▸ What you will do: When you reach the line with "ma anche in" in the data below, begin printing lines exactly, and stop once the line with "ausgestrahlte" has been printed.

※

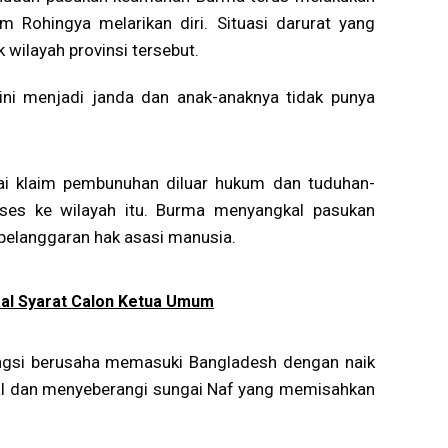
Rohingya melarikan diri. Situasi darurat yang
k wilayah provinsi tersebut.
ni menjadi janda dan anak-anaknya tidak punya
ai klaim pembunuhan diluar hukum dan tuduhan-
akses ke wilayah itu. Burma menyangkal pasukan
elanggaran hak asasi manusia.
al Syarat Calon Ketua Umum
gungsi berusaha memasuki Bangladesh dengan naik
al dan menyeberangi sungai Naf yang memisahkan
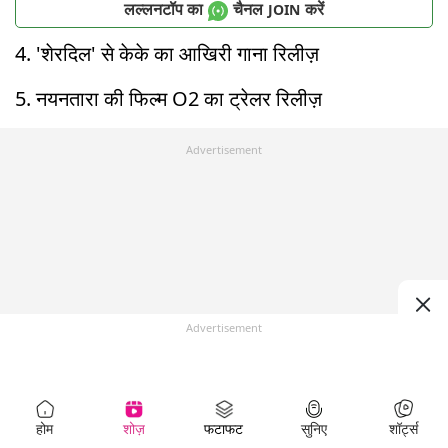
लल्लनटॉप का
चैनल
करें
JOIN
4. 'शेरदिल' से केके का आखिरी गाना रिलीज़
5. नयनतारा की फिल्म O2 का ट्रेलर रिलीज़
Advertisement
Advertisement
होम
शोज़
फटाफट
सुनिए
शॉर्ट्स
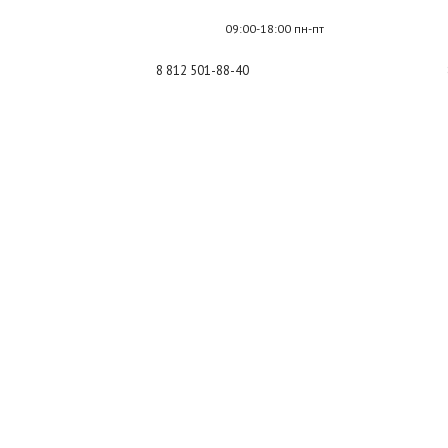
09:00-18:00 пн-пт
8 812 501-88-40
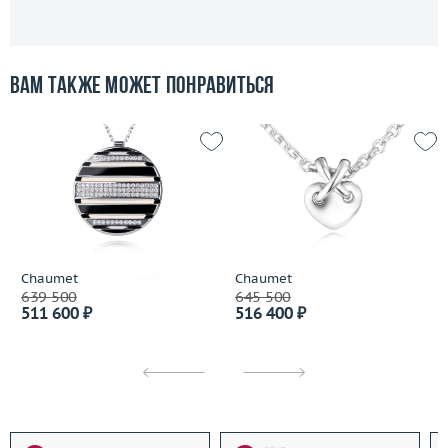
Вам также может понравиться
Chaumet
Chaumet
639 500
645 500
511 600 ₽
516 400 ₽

※

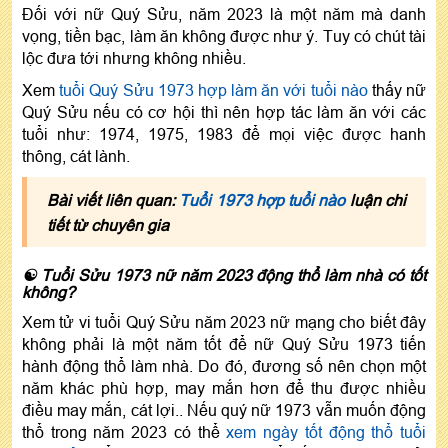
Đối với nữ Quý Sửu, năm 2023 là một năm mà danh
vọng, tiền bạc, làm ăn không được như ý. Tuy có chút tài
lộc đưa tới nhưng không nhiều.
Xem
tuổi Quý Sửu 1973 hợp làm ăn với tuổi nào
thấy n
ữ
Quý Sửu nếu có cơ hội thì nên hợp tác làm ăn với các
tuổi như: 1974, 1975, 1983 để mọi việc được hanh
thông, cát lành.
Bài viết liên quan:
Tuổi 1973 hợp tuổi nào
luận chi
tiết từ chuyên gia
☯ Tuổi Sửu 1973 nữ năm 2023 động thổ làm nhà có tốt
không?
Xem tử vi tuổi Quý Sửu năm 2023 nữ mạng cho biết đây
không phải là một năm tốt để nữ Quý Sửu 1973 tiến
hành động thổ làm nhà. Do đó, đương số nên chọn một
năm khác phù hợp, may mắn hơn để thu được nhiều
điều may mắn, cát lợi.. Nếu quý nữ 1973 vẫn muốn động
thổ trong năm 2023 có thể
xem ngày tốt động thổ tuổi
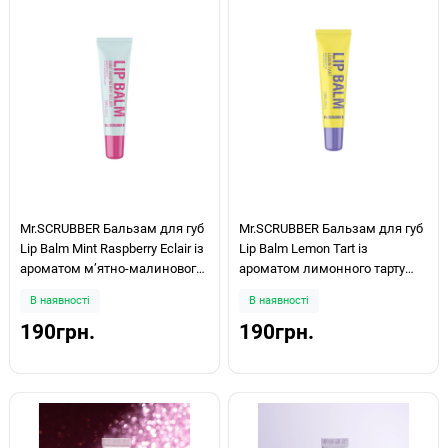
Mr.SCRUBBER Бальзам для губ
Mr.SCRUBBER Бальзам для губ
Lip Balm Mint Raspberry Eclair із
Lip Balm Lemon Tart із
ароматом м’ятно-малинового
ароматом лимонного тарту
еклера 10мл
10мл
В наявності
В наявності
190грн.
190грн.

※

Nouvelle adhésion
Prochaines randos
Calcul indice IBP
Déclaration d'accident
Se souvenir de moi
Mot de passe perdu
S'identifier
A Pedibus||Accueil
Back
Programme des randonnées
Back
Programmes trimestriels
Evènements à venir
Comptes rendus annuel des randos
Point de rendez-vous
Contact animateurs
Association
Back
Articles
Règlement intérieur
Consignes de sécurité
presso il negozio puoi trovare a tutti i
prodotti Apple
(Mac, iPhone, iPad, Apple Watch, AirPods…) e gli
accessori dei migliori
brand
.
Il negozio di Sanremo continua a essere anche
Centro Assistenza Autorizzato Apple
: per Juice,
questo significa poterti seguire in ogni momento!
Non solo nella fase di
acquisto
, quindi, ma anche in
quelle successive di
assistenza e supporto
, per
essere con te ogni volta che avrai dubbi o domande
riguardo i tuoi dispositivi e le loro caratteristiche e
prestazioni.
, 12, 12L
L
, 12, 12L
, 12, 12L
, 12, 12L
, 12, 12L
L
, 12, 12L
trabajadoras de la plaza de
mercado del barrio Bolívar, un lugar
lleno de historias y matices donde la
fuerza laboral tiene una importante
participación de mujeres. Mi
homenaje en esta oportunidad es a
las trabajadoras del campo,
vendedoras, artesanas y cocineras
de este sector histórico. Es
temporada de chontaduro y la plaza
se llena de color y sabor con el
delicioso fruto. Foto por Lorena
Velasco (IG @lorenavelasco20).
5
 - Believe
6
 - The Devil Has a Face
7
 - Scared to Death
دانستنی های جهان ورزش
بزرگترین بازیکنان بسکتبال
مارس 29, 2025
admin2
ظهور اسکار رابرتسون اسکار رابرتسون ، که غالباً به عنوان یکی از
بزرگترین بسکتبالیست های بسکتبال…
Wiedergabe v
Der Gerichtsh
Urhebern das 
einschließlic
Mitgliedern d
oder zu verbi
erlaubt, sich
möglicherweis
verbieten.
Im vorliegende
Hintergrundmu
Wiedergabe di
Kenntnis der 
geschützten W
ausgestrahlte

※

▸ Task response:
, quindi, ma anche in
quelle successive di
assistenza e supporto
, per
essere con te ogni volta che avrai dubbi o domande
riguardo i tuoi dispositivi e le loro caratteristiche e
prestazioni.
, 12, 12L
L
, 12, 12L
, 12, 12L
, 12, 12L
, 12, 12L
L
, 12, 12L
trabajadoras de la plaza de
mercado del barrio Bolívar, un lugar
lleno de historias y matices donde la
fuerza laboral tiene una importante
participación de mujeres. Mi
homenaje en esta oportunidad es a
las trabajadoras del campo,
vendedoras, artesanas y cocineras
de este sector histórico. Es
temporada de chontaduro y la plaza
se llena de color y sabor con el
delicioso fruto. Foto por Lorena
Velasco (IG @lorenavelasco20).
5
 - Believe
6
 - The Devil Has a Face
7
 - Scared to Death
دانستنی های جهان ورزش
بزرگترین بازیکنان بسکتبال
مارس 29, 2025
admin2
ظهور اسکار رابرتسون اسکار رابرتسون ، که غالباً به عنوان یکی از
بزرگترین بسکتبالیست های بسکتبال…
Wiedergabe v
Der Gerichtsh
Urhebern das 
einschließlic
Mitgliedern d
oder zu verbi
erlaubt, sich
möglicherweis
verbieten.
Im vorliegende
Hintergrundmu
Wiedergabe di
Kenntnis der 
geschützten W
ausgestrahlte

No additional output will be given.